On 25 March "Little Wolf" and his band were overtaken near Box Elder Creek by a force made up of two troops of Cavalry, a detachment of Infantry, a field gun, and some Indian scouts. The Indians were pursuaded to surrender without fighting and gave up all their arms and about 250 ponies, and marched with the troops to Fort Keogh. The band numbered 33 men, 43 squaws, and 38 children.
Utes, September 1879-November 1880. The Indian agent, N. C. Meeker, at White River Agency (Colorado) became involved in a dispute with Northern Utes in September 1879 and requested assistance from the Army. In response, Maj. T. T. Thornburgh's column of some 200 men (parts of the 5th Cavalry and 4th Infantry) moved out from Fort Steele (Wyoming). On 29 September this force was attacked and besieged in Red Canyon by 300 to 400 warriors. Thornburgh's command was finally relieved by elements of the 9th Cavalry that arrived on 2 October and of the 5th Cavalry under Col. Wesley Merritt who arrived on 5 October, but in the meantime Meeker and most of his staff had been massacred. Before the Utes were pacified in November 1880, several thousand troops, including elements of the 4th, 6th, 7th, 9th, and 14th Infantry had taken the field. In 1906 the Utes of this area left their reservation and roamed through Wyoming, terrorizing the countryside, until they were forced back on their reservation by elements of the 6th and 10th Cavalry.
Pine Ridge. November 1890- January 1891. In the late 1880s the Lakota way of life was under severe stress. The U.S. government pressured the Lakota to adopt western ways, such as farming and private property, and in the process reduced the land set aside for reservations to free it up for settlement by others. Due to poor management and budget cuts, the Bureau of Indian Affairs also reduced rations provided to the Lakota. Coupled with a severe drought, food was scarce and illness increased. In 1889 a Paiute medicine man’s vision gave rise to a revivalist religious movement known as the Ghost Dance, which held out the promise of the disappearance of non-native people, the return of the buffalo, and the resumption of the traditional way of life. It attracted many fervent supporters. Although the movement did not call for violent action, some Indian agents and settlers feared that possibility, and the federal government responded by increasing the presence of the U.S. Army and ordering suppression of the Ghost Dance movement.

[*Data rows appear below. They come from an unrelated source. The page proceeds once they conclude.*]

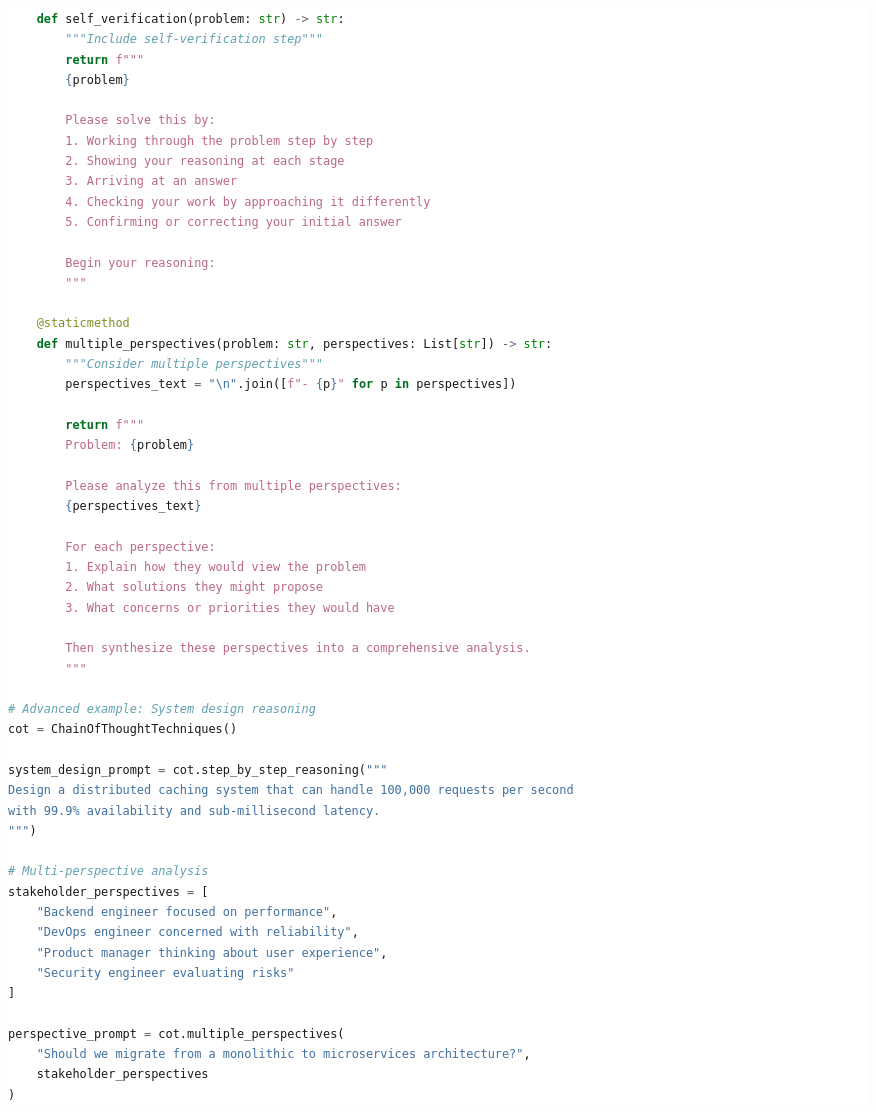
 ```python
    def self_verification(problem: str) -> str:
        """Include self-verification step"""
        return f"""
        {problem}
        
        Please solve this by:
        1. Working through the problem step by step
        2. Showing your reasoning at each stage
        3. Arriving at an answer
        4. Checking your work by approaching it differently
        5. Confirming or correcting your initial answer
        
        Begin your reasoning:
        """
    
    @staticmethod
    def multiple_perspectives(problem: str, perspectives: List[str]) -> str:
        """Consider multiple perspectives"""
        perspectives_text = "\n".join([f"- {p}" for p in perspectives])
        
        return f"""
        Problem: {problem}
        
        Please analyze this from multiple perspectives:
        {perspectives_text}
        
        For each perspective:
        1. Explain how they would view the problem
        2. What solutions they might propose
        3. What concerns or priorities they would have
        
        Then synthesize these perspectives into a comprehensive analysis.
        """

# Advanced example: System design reasoning
cot = ChainOfThoughtTechniques()

system_design_prompt = cot.step_by_step_reasoning("""
Design a distributed caching system that can handle 100,000 requests per second
with 99.9% availability and sub-millisecond latency.
""")

# Multi-perspective analysis
stakeholder_perspectives = [
    "Backend engineer focused on performance",
    "DevOps engineer concerned with reliability",
    "Product manager thinking about user experience",
    "Security engineer evaluating risks"
]

perspective_prompt = cot.multiple_perspectives(
    "Should we migrate from a monolithic to microservices architecture?",
    stakeholder_perspectives
)
```
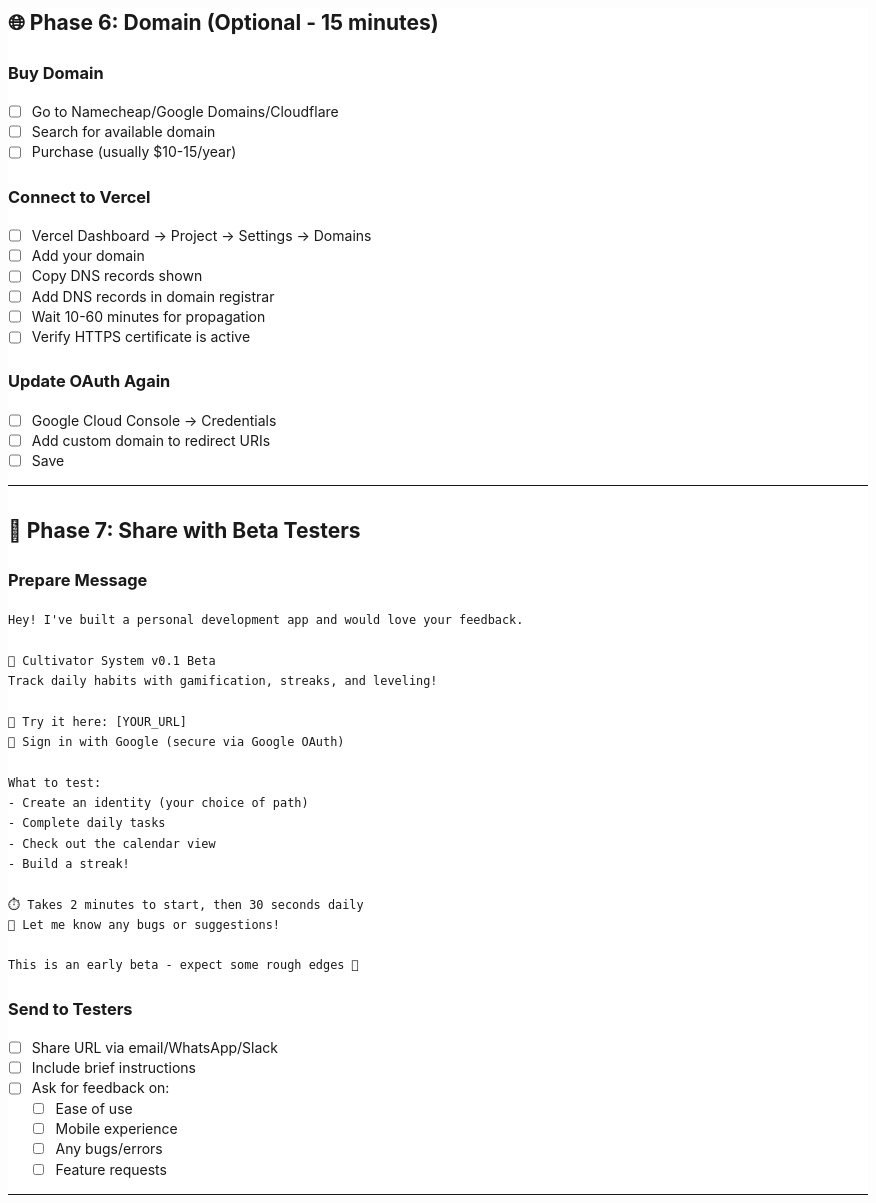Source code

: 
## 🌐 Phase 6: Domain (Optional - 15 minutes)

### Buy Domain
- [ ] Go to Namecheap/Google Domains/Cloudflare
- [ ] Search for available domain
- [ ] Purchase (usually $10-15/year)

### Connect to Vercel
- [ ] Vercel Dashboard → Project → Settings → Domains
- [ ] Add your domain
- [ ] Copy DNS records shown
- [ ] Add DNS records in domain registrar
- [ ] Wait 10-60 minutes for propagation
- [ ] Verify HTTPS certificate is active

### Update OAuth Again
- [ ] Google Cloud Console → Credentials
- [ ] Add custom domain to redirect URIs
- [ ] Save

---

## 📱 Phase 7: Share with Beta Testers

### Prepare Message
```
Hey! I've built a personal development app and would love your feedback.

🌟 Cultivator System v0.1 Beta
Track daily habits with gamification, streaks, and leveling!

📱 Try it here: [YOUR_URL]
🔐 Sign in with Google (secure via Google OAuth)

What to test:
- Create an identity (your choice of path)
- Complete daily tasks
- Check out the calendar view
- Build a streak!

⏱️ Takes 2 minutes to start, then 30 seconds daily
💬 Let me know any bugs or suggestions!

This is an early beta - expect some rough edges 🙂
```

### Send to Testers
- [ ] Share URL via email/WhatsApp/Slack
- [ ] Include brief instructions
- [ ] Ask for feedback on:
  - [ ] Ease of use
  - [ ] Mobile experience
  - [ ] Any bugs/errors
  - [ ] Feature requests

---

On 15 December 1890, bureau police killed Sitting Bull, a leader in the Ghost Dance movement, while trying to arrest him. Government attention then focused on Big Foot and his band of a few hundred Ghost Dance followers. The 7th Cavalry found him on 28 December and escorted him and his people to the Army camp at Wounded Knee, South Dakota. On the morning of 29 December, an effort to disarm the band led to a shot being fired. It may have been an accidental discharge as a soldier tried to confiscate a weapon, but whatever the source, it led immediately to heavy and indiscriminate firing from soldiers and some return fire from the Lakota. In the ensuing action, many Lakota men, women and children sought to escape via ravines that cut through the area. The soldiers also employed artillery despite the presence of numerous noncombatants. The main firing lasted about an hour, though intermittent shots rang out into the afternoon. When it was over, more than two hundred Lakota (perhaps as many as three hundred), including women and children, were dead. Army casualties totaled 25 killed and 39 wounded, some of whom likely were hit by friendly fire in the confused situation. A few small skirmishes ensued in the region, but by mid-January the violence was over. The Army conducted an investigation of the incident but never determined culpability.